The difference between a QRA that works and a QRA that produces theatre usually comes down to how the three-point estimates were elicited. A practical guide to doing it properly — and to the PERT formula (O + 4M + P) / 6 and the (O + 3M + P) / 5 variant.

Adam O'Neill24 April 2026Last updated 22 May 202610 min readPart of Quantitative risk analysis (QRA)

What is PERT formula?

The PERT formula calculates the weighted-mean expected value from a three-point estimate. Standard PERT (used in the Beta-PERT distribution): Expected Value = (Optimistic + 4 × Most Likely + Pessimistic) / 6. A modified variant with lighter weighting on the most-likely value, often seen in PMI study materials, is (Optimistic + 3 × Most Likely + Pessimistic) / 5. Both are weighted averages of a three-point estimate; in live QRA, what matters more than the formula choice is whether the three-point estimate is calibrated against evidence.

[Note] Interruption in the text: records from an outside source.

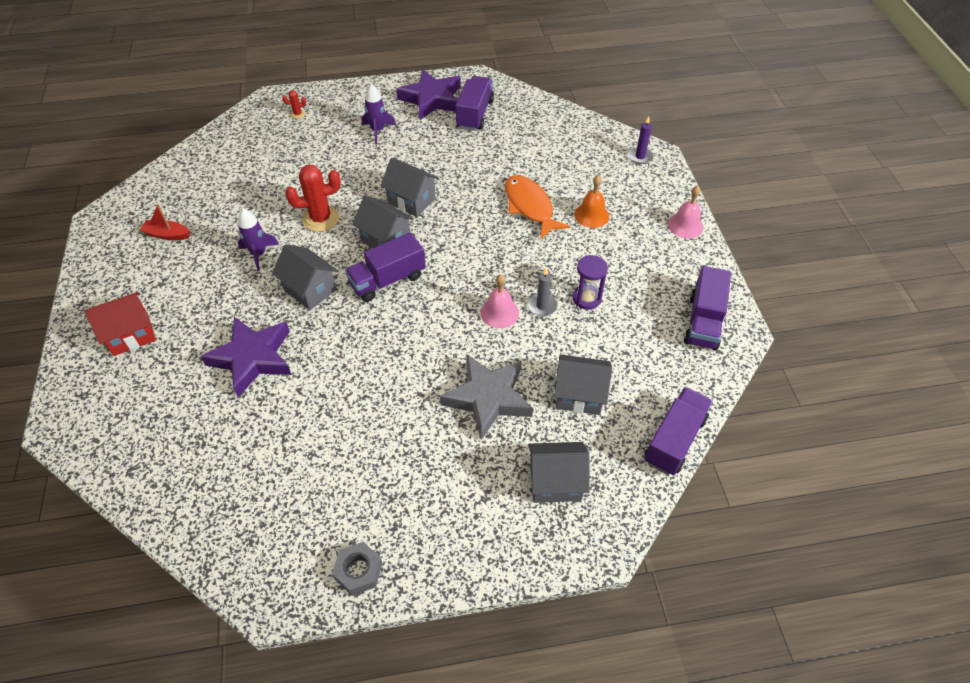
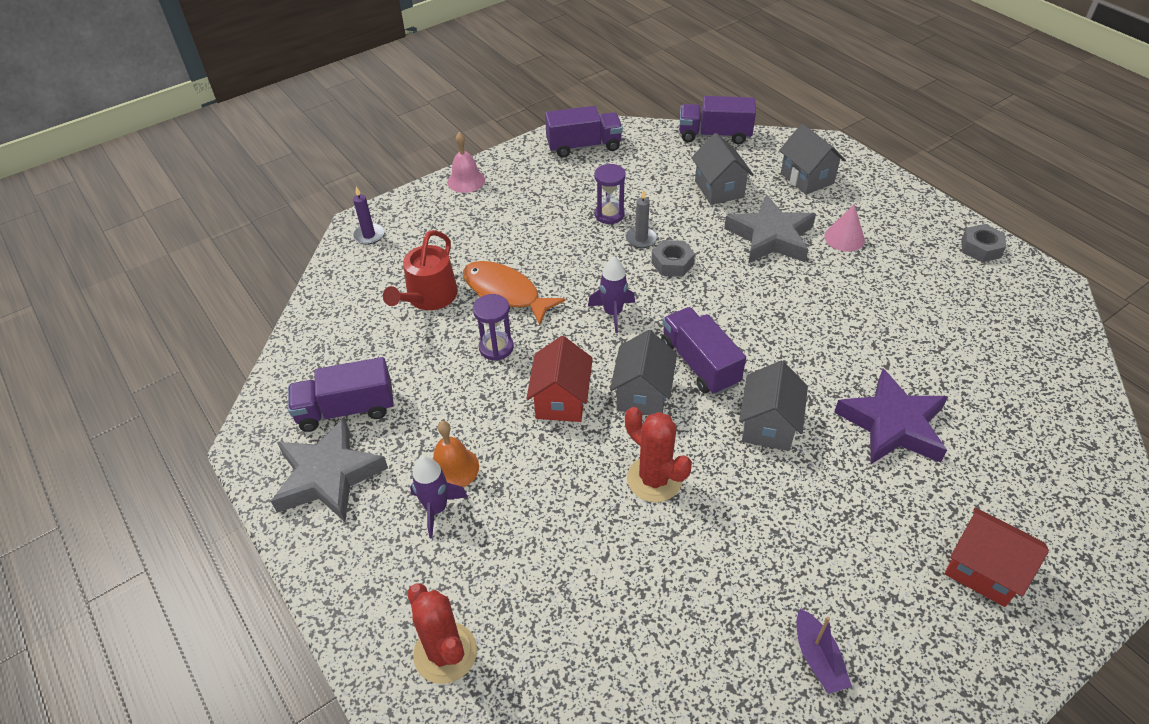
camera: 115 degrees left, 5 degrees down
(167, 235) = (818, 658): red boat -> purple boat
(259, 254) = (760, 512): purple rocket -> purple rocket (613, 313)
(297, 114) = (445, 653): red cactus -> red cactus, size x2.17
(387, 280) = (699, 364): purple truck -> purple truck turned 150 degrees counterclockwise
(411, 201) = (561, 400): grey house -> red house
(432, 99) = (328, 476): purple star -> grey star
(450, 456) = (844, 238): none -> pink cone
(479, 186) = (496, 348): none -> purple hourglass
(499, 312) = (672, 263): pink bell -> grey nut
(530, 206) = (505, 293): orange fish -> orange fish turned 90 degrees clockwise
(551, 169) = (428, 297): none -> red watering can
(591, 215) = (490, 244): orange bell -> orange bell (453, 468)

Why three-point estimates are the foundation of QRA

A Monte Carlo QRA is only as good as the three-point estimates feeding it. The model itself — correlation handling, simulation logic, the S-curve output — is relatively well-understood by practitioners and fairly consistent across tools. What varies dramatically is the quality of the input distributions. A QRA built on poorly-calibrated three-point estimates will produce a falsely narrow output band that looks rigorous but misleads the sponsor; a QRA built on well-calibrated estimates will produce a defensible confidence position that holds up under scrutiny.

A three-point estimate for a single activity or cost line item consists of three values: low (optimistic), most-likely, and high (pessimistic). These three points define a probability distribution — typically triangular, PERT or BetaPERT — that the Monte Carlo simulation samples from across thousands of iterations. The shape and position of each distribution determines how the uncertainty in that one activity or cost line contributes to the overall project distribution.

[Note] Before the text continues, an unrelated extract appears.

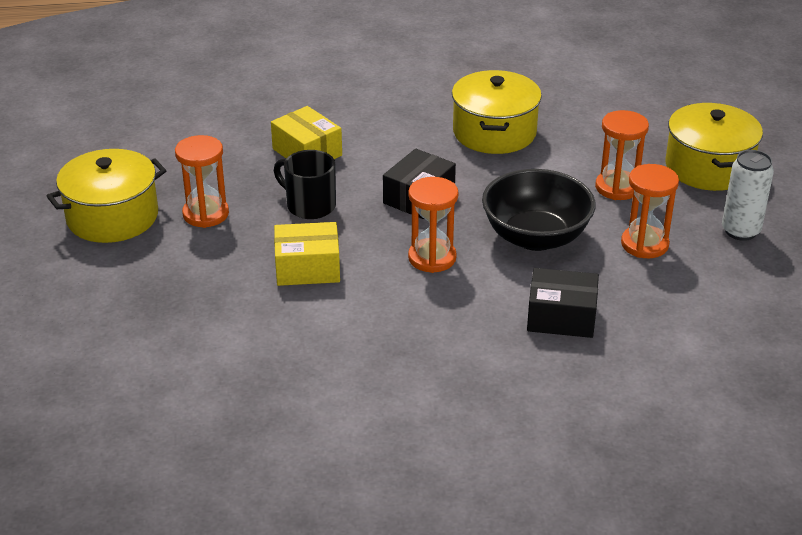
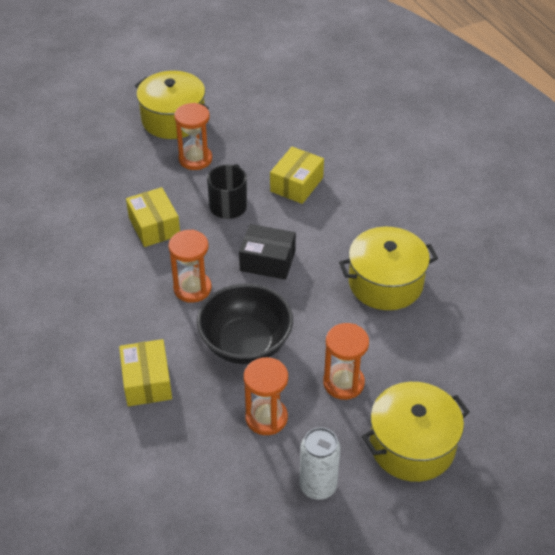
camera: 70 degrees right, 10 degrees up
(561, 317) = (147, 381): black box -> yellow box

The most common failure in QRA practice is that three-point estimates are elicited in a way that systematically understates uncertainty. Workshop participants anchor on the base estimate, then offer low and high values that are barely distinguishable from it — producing narrow triangular distributions that, aggregated across a project, generate a Monte Carlo output that is almost identical to the deterministic base estimate. The model is technically run; the outputs are technically produced; and the QRA is technically delivered. It is also providing no analytical value.

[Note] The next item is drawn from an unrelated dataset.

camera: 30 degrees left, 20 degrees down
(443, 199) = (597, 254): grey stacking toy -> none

The PERT formula — (O + 4M + P) / 6 and the (O + 3M + P) / 5 variant

The PERT formula gives a single weighted-mean point estimate from a three-point estimate. The classic version, derived from the Program Evaluation and Review Technique developed for the US Navy Polaris missile programme in 1958, is Expected Value = (Optimistic + 4 × Most Likely + Pessimistic) / 6. The four-times weighting on the most-likely value reflects an underlying assumption that the most-likely outcome is roughly four times more probable than either extreme — which is what produces the bell-like Beta-PERT distribution shape sampled by Monte Carlo tools. Standard deviation under classic PERT is approximated as (Pessimistic − Optimistic) / 6.

A less common variant uses (Optimistic + 3 × Most Likely + Pessimistic) / 5 as the weighted mean. This is sometimes called the "modified PERT" or "weighted three-point" formula and turns up in some PMI study materials, practitioner texts, and exam-prep questions. The three-times weighting produces a slightly flatter distribution and a mean closer to the simple average of the three points. The variant exists because the original PERT weights were calibrated for activity-duration estimates in a specific 1950s programme context; some practitioners argue that on modern projects with wider real-world ranges, the four-times weighting concentrates probability mass too tightly around the most-likely value to reflect real uncertainty.

A worked example makes the difference concrete. For a three-point estimate of Optimistic = 8 days, Most Likely = 12 days, Pessimistic = 22 days: standard PERT (O + 4M + P) / 6 gives an expected value of (8 + 48 + 22) / 6 = 13.0 days; the (O + 3M + P) / 5 variant gives (8 + 36 + 22) / 5 = 13.2 days; the simple triangular mean (O + M + P) / 3 gives (8 + 12 + 22) / 3 = 14.0 days. The three formulas converge when the estimate is symmetric and diverge most where the distribution is skewed — exactly where the choice of weighting matters most.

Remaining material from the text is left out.